TY: It is difficult but it's possible, because we're not doing different businesses in each shop, we're running the same business in each shop. So if we have an archetypal shop and a truly great concept, I think it's possible to expand massively.
AR: During the 1990s, we of course remember the economic meltdown, and almost nowhere was as badly affected as Japan. Was UNIQLO able to use that situation to its own advantage? And that people didn't have the money to spend, but that didn't mean that I didn't still want to look good.
TY: That influenced our business too, but there is another factor. Japanese were spending too much money for clothes, and they thought that expensive clothes was synonymous with good clothes. We wanted to provide good-quality clothes at a reasonable price. I think it was sort of a normalization process, where the price of clothes met with the real value.
AR: You've recently taken on the American consumers as well, but there are real wealthy and inexpensive shops already there like H&M and Zara and Banana Republic -- isn't the market saturated?
AR: You've recently taken on the American consumers as well, opening up your flagship New York store, in the Soho area. But there are real wealthy and inexpensive shops already there like H&M and Zara and Banana Republic -- isn't the market saturated? Why do you feel that you need to go up again when they share the same stretch of rope?
TY: New York is the showcase of the world, we must make a stand there. There are H&M, Zara and Gap there. Where should we position ourselves among them? We are aggressively seeking a good position.
AR: You're recently trying to break more into New York... Bonnies, that was a brand which ultimately failed -- How great a setback was that for you?
TY: No, not at all. There are many companies as good as Bonnies in the United States. There are many candidates for takeover, so that did not make me change my plan.

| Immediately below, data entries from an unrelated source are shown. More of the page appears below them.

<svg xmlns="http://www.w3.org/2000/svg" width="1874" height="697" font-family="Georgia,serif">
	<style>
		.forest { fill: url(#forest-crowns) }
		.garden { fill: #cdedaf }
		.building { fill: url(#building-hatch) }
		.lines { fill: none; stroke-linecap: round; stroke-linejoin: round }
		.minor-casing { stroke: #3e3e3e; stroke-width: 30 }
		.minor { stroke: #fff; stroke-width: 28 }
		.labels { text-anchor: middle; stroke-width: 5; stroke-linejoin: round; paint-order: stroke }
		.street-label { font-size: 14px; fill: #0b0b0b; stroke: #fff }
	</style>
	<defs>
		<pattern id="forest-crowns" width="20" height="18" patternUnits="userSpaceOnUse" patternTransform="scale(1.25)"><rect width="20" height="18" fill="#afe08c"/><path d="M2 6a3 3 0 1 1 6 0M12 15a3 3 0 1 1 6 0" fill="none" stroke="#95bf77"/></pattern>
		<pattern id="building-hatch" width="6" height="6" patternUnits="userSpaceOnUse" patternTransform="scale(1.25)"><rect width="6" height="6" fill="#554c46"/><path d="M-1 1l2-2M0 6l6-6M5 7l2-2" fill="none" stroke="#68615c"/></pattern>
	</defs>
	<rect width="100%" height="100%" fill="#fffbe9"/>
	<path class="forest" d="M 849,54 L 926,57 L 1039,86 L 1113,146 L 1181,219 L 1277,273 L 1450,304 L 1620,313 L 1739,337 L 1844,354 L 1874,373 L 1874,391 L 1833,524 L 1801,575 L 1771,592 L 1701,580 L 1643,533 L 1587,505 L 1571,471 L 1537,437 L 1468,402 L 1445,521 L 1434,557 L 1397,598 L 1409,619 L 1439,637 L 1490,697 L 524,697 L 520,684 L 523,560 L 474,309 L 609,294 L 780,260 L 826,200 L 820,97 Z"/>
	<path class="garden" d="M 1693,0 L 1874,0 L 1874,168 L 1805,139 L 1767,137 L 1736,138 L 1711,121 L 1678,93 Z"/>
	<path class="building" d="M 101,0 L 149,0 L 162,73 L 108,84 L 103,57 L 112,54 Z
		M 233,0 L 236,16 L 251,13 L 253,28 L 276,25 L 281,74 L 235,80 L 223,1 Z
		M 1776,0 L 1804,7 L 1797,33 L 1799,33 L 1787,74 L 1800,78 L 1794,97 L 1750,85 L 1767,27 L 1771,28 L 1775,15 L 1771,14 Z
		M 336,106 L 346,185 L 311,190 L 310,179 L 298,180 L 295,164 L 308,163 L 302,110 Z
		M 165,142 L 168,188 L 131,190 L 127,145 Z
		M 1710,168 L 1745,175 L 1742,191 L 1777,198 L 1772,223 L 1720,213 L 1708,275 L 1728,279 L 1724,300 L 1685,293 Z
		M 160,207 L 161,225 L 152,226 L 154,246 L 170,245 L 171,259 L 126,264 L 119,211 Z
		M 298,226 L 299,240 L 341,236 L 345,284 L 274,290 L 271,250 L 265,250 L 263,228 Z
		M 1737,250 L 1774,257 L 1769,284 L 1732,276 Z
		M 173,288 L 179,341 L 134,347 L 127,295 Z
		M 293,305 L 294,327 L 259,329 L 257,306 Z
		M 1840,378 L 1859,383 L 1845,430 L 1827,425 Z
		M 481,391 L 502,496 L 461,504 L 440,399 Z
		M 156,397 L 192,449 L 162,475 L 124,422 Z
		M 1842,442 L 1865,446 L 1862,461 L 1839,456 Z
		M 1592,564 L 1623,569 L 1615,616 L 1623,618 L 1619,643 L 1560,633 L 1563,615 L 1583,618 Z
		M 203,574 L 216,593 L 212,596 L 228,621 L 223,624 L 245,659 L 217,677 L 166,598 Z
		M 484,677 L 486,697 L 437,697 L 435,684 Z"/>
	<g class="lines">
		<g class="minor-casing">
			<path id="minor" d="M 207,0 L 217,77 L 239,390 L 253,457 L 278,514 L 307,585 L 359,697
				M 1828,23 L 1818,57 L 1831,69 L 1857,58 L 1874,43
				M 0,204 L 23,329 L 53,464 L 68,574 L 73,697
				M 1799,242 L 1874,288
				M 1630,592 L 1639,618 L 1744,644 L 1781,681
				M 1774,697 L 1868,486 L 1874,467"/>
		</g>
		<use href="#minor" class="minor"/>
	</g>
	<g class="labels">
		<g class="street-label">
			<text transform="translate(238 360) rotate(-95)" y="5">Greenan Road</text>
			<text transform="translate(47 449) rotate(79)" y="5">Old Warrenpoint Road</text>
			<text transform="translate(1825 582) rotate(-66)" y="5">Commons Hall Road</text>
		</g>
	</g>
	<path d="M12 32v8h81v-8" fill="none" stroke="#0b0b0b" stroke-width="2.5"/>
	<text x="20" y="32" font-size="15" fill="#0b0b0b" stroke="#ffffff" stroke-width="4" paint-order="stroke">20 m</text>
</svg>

AR: Still as investors, are you... You seem to be a little worried, as I suppose, your aggressive acquisition expansion strategy, primarily because of the troubles that we're seeing in the U.S. credit market... Is that not a concern that you share?

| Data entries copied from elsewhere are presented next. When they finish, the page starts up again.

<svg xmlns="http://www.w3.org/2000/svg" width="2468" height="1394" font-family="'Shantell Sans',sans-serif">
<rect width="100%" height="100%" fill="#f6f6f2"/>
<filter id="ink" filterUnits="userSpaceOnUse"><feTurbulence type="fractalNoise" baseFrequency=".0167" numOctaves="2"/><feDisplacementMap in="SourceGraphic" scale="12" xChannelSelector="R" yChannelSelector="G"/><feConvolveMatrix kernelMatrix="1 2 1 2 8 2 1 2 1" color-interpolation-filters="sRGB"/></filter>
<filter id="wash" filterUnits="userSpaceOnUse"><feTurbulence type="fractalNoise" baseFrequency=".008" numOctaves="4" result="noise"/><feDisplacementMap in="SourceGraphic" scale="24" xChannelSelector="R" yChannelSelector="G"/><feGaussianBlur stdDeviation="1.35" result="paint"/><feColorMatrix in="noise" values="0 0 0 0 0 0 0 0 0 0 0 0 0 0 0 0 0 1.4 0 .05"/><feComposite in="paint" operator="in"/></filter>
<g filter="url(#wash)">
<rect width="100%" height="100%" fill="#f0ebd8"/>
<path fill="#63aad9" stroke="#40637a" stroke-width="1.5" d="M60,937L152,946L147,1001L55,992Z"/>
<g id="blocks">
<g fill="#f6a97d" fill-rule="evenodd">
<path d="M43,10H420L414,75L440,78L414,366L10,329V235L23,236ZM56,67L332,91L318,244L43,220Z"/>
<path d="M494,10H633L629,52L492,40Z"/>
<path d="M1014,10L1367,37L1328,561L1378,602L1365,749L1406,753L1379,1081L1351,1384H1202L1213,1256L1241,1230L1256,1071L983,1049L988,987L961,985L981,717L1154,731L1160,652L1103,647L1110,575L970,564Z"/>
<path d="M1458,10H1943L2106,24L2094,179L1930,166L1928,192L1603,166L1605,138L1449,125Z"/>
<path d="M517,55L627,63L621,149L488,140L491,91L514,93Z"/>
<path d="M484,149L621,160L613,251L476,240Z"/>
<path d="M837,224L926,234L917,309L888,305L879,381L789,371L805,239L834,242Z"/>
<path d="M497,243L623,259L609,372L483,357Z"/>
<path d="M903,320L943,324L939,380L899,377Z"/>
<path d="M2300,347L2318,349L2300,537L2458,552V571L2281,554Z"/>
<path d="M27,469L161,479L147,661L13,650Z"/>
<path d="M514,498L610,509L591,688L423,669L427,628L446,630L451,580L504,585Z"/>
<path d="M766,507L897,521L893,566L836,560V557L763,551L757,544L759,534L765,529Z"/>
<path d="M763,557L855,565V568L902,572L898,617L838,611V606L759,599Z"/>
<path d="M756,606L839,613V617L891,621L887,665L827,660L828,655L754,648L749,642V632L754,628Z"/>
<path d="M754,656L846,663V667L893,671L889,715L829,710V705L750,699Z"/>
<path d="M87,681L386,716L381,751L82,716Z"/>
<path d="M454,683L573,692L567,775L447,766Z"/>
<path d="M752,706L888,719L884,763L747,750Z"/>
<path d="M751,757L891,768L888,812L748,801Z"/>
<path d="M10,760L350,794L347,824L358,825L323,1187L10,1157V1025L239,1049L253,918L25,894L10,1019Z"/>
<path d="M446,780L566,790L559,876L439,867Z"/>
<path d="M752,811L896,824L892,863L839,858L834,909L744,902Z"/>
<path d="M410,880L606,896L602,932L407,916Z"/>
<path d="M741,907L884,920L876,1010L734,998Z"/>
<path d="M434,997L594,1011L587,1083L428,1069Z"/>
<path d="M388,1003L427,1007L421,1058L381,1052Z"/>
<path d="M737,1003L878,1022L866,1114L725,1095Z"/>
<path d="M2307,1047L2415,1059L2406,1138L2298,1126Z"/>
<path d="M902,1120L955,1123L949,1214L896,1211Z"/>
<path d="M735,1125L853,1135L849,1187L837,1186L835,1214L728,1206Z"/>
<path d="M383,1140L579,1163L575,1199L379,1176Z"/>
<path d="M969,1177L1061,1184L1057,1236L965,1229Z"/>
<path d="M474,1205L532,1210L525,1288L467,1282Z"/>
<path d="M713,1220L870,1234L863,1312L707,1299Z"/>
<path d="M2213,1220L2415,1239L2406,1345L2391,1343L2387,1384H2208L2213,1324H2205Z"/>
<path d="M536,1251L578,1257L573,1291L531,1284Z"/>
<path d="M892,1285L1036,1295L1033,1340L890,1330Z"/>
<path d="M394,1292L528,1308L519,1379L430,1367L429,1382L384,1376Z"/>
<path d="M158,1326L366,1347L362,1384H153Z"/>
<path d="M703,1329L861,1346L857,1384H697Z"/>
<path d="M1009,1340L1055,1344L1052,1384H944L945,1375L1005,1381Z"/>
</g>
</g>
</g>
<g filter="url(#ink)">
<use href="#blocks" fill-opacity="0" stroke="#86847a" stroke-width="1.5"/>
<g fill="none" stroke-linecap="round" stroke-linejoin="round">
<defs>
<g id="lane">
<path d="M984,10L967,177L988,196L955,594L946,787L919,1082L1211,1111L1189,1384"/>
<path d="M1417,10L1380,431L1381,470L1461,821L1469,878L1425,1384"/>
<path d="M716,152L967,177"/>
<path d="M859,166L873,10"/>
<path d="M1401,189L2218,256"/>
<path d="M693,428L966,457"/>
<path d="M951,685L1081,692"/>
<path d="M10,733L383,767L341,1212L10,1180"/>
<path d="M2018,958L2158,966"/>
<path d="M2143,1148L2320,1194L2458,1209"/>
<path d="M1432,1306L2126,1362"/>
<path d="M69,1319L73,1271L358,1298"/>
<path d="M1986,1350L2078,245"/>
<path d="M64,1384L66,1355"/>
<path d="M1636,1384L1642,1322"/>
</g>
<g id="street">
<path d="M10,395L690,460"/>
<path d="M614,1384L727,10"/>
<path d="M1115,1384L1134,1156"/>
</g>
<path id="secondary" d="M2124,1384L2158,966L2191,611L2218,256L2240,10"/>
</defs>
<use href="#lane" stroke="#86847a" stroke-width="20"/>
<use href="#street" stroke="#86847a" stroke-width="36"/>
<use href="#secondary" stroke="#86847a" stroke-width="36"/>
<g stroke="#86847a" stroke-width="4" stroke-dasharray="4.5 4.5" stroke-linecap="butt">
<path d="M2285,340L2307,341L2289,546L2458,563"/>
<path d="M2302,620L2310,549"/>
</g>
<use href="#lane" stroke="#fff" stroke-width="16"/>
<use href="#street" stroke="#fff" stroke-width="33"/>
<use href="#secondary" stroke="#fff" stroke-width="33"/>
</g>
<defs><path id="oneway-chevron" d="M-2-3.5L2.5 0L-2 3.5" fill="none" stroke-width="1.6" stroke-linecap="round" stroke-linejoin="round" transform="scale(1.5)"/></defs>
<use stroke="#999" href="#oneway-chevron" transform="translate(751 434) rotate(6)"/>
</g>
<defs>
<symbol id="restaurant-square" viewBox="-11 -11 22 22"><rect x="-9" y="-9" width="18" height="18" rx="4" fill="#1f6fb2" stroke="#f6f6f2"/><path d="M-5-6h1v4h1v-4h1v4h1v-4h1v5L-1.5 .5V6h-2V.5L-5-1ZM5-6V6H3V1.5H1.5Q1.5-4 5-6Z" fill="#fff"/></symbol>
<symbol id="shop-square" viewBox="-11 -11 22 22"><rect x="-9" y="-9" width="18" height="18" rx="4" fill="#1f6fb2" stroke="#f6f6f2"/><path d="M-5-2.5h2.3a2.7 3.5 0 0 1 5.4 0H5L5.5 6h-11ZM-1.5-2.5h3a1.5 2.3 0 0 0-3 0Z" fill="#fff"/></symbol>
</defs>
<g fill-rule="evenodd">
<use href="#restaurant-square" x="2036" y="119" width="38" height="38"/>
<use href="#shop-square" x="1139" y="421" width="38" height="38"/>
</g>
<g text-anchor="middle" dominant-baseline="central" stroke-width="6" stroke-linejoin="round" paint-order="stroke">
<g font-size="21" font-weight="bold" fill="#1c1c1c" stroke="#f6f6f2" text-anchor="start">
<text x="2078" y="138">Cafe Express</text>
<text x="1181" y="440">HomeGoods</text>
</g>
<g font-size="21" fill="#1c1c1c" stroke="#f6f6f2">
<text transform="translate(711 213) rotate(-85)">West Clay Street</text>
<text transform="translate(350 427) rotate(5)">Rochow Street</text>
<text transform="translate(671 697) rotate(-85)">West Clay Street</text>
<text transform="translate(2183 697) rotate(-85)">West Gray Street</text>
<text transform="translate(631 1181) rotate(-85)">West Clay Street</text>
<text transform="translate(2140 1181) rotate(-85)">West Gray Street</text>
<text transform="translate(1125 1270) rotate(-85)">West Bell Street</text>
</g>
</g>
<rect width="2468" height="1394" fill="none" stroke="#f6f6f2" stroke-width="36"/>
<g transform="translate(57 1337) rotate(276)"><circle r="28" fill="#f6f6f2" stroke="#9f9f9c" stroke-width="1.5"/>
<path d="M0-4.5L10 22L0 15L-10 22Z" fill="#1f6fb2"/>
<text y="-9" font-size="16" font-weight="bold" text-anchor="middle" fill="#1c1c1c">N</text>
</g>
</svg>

TY: The United States is now facing a credit crunch, and difficulties, but it is a fact that the U.S. market is huge, and its economy is firmer than Japan's. We have almost no business presents in the U.S., so we would like to launch mergers and acquisitions activity in the U.S., to build our base there.
AR: And I know that you've also set your sights in Beijing, as well. What do you hope to get out of that particular market?
TY: Beijing is the capital of China and will host the Olympic games. We have shops in Shanghai and Hong Kong, we would like to include Beijing on our list, we will continue to expand in those three cities.
AR: You're a really, really busy guy, aren't you? When on earth do you get time to play with the billions that you've made?
TY: I probably cannot spend it all, so I guess the Japanese finance minister will take it away as tax.
AR: That doesn't sound like much... Spend your money, I have to say. But because of the success that you've had in business, you are now ranked as one of the wealthiest people in the world. As such, have you got any words of wisdom for people who are watching this and saying, I want to do what he does?
TY: The money is just a result, so most successful people do not work just to make money, they want to do business in a certain way, and then money follows after it. Money is something that goes away if you just chase after it.
AR: Have you made mistakes along the way?
TY: I made mistakes all the time. I believe you cannot avoid making mistakes when you try something new. I think a mistake is a lesson for success, it's all right if you learn a lesson from mistakes.
AR: What do you think has been the single mistake that you've made in this business?
TY: I hope I haven't made the biggest mistake in my business yet. For me, the biggest mistake should be something as catastrophic as pulling down the company. So I would say I have not made the biggest yet. It might happen after this, though.